◆ **Records from a dataset**
★ ★ ★ ★ ★ ★ ★
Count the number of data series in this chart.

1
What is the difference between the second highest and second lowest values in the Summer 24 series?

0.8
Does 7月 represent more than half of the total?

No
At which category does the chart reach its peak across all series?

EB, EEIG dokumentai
★ ★ ★ ★ ★ ★ ★
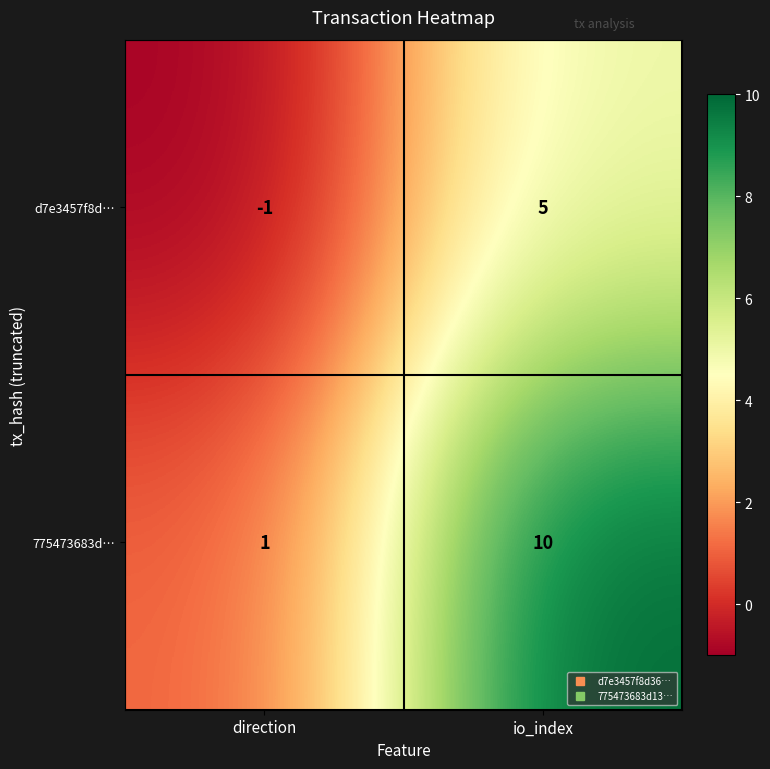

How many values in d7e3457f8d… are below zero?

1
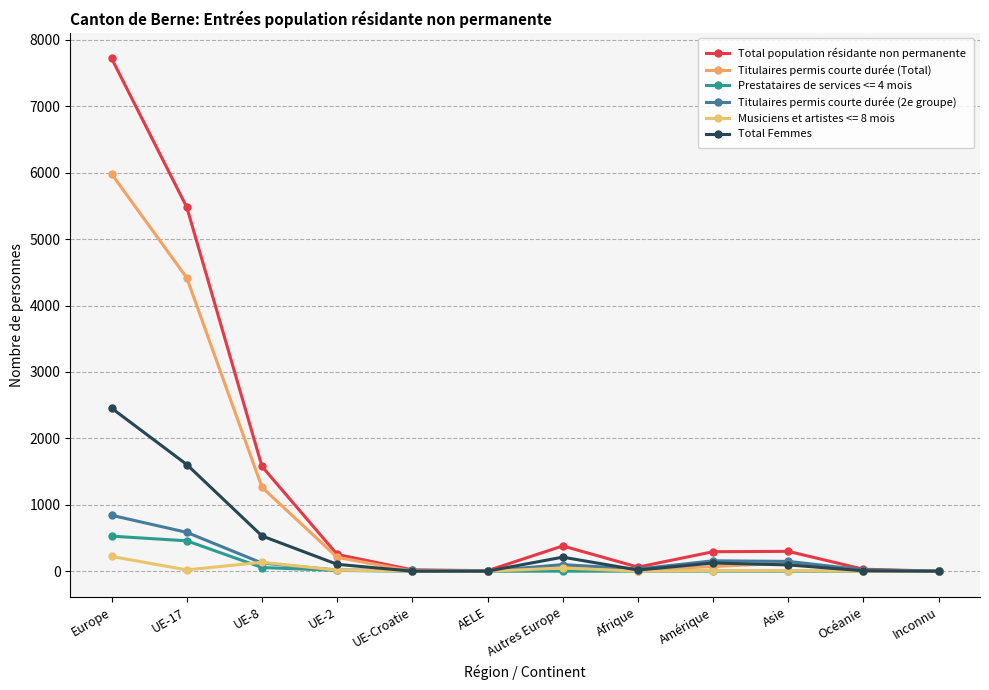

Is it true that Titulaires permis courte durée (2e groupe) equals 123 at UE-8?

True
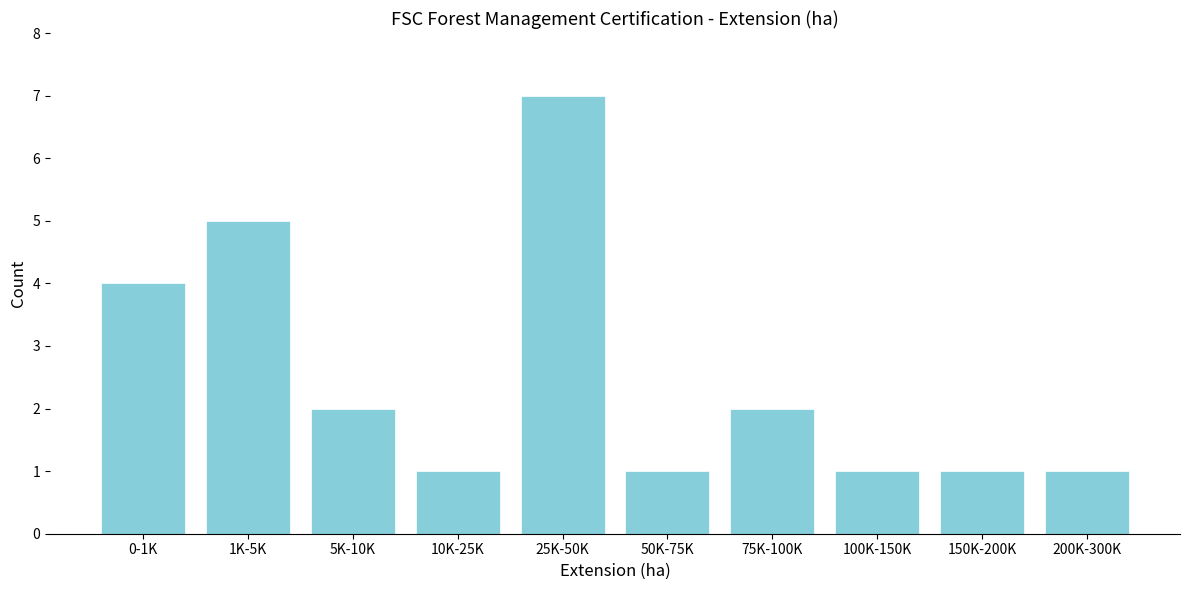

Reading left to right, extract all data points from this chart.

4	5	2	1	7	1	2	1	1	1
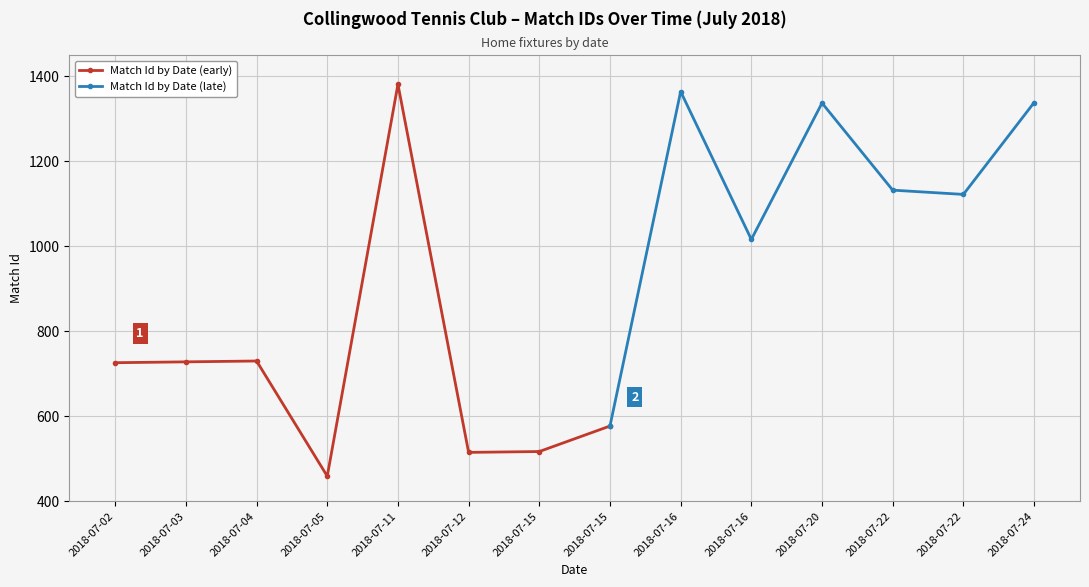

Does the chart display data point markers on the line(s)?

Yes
★ ★ ★ ★ ★ ★ ★
◆ **YOUR INSTRUCTIONS**
Show each line of the data above that has the word "values" in it.

◆ **EXERCISE OUTPUT**
What is the difference between the second highest and second lowest values in the Summer 24 series?
How many values in d7e3457f8d… are below zero?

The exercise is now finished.